How to Ask Good Questions
An important part of any study is having a clear research question. The language of “research question” may seem intimidating for a little investigation about your congregation, but to be able to figure out what is going on in your community, you need to be precise about what you’re actually trying to uncover. But to think about what the research question is, first start with what the problem is.
To begin thinking through your topic to a research question, Wayne Booth, Gregory Colomb and Joseph Williams, the authors of The Craft of Research, suggest the following technique:
Finish the statement: “I am studying ____________ because I am trying to find out who/what/where/when/why/how ____________, in order to help my audience understand how _________________________.”

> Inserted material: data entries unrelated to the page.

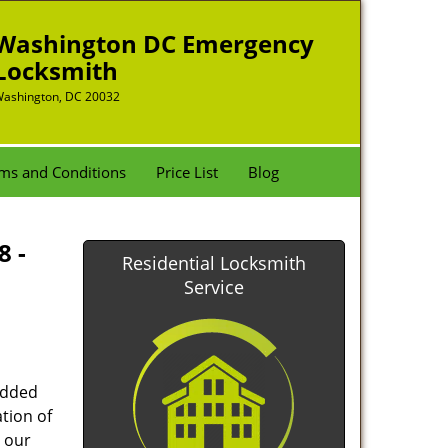
Washington DC Emergency
Locksmith
ashington, DC 20032
ms and Conditions
Price List
Blog
8 -
Residential Locksmith
Service
added
tion of
 our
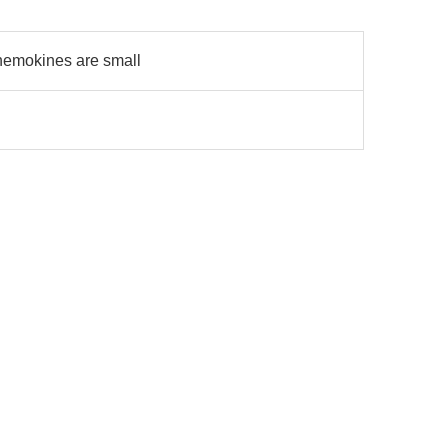
hemokines are small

Often with research on the social world, there are a lot of competing issues and problems intertwined. One major place to look for topics and specific questions is through particular conflicts in your congregation. To understand research topics and questions in terms of congregational conflict let’s start by looking at a problem outlined in Penny Edgell Becker’s book Congregations in Conflict:
More generally, there was widespread dissatisfaction with the pastor’s interpersonal style, which was described as “cold” and “formal.” Some added “uncaring” to the list, while others were more apt to use phrases like, “he’s reserved” or “he’s a very private person.” One person, who supported the pastor throughout, nevertheless conceded that he, ‘makes people feel formal. He is not [pause] relaxed. I mean, I could never go to him for Christian advice or counseling.’ Others reported that ‘it’s hard to talk to him’ or said that he is ‘aloof, not personable.’ The pastor told a very different version of what was going on. He said that the congregation is inward-looking and complacent. Instead of worrying about children’s sermons, he felt they should spend more time talking about issues of peace and justice, especially those close to home, like racial equality in the village or poverty on Chicago’s West Side. He said that he had repeatedly tried to spark more interest in these kinds of issues, but it was frustrating, ‘like beating my head against a brick wall.’ (p. 77-78)

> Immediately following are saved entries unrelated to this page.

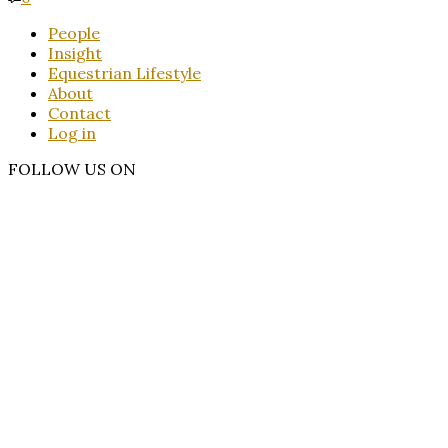
People
Insight
Equestrian Lifestyle
About
Contact
Log in
FOLLOW US ON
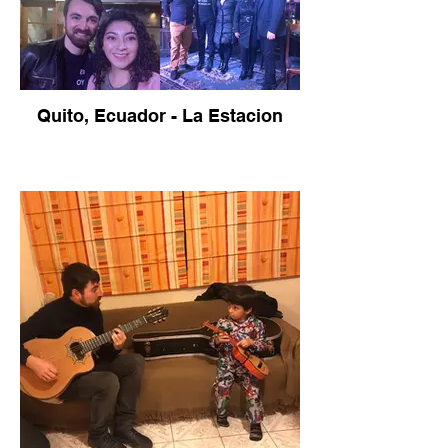
Quito, Ecuador - La Estacion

From this brief outline of some of the congregational conflicts plaguing this church, a few things are clear. First, there are obvious communication problems between the laity and the pastor. The pastor’s interpersonal style is misunderstood as being uncaring, while the pastor thinks that the congregation is focused on unimportant matters. There is, at some level, a misunderstanding of what “church” is. The congregants appear to need pastoral care and support, but feel the pastor is unable to provide that. The pastor sees church as a place to advocate for peace and justice issues. Both issues — pastoral care and congregational outreach — are valid understanding of a role of a congregation, but unpacking these understandings may allow this congregation to gain understanding and common ground, creating space for healing.
In our case, we might say the following: “I am studying the what the members of the church community understand the purpose of church to be, because I am trying to figure out where the disagreements within the congregation are coming from, in order to help my audience [the congregation] understand how to overcome those problems.”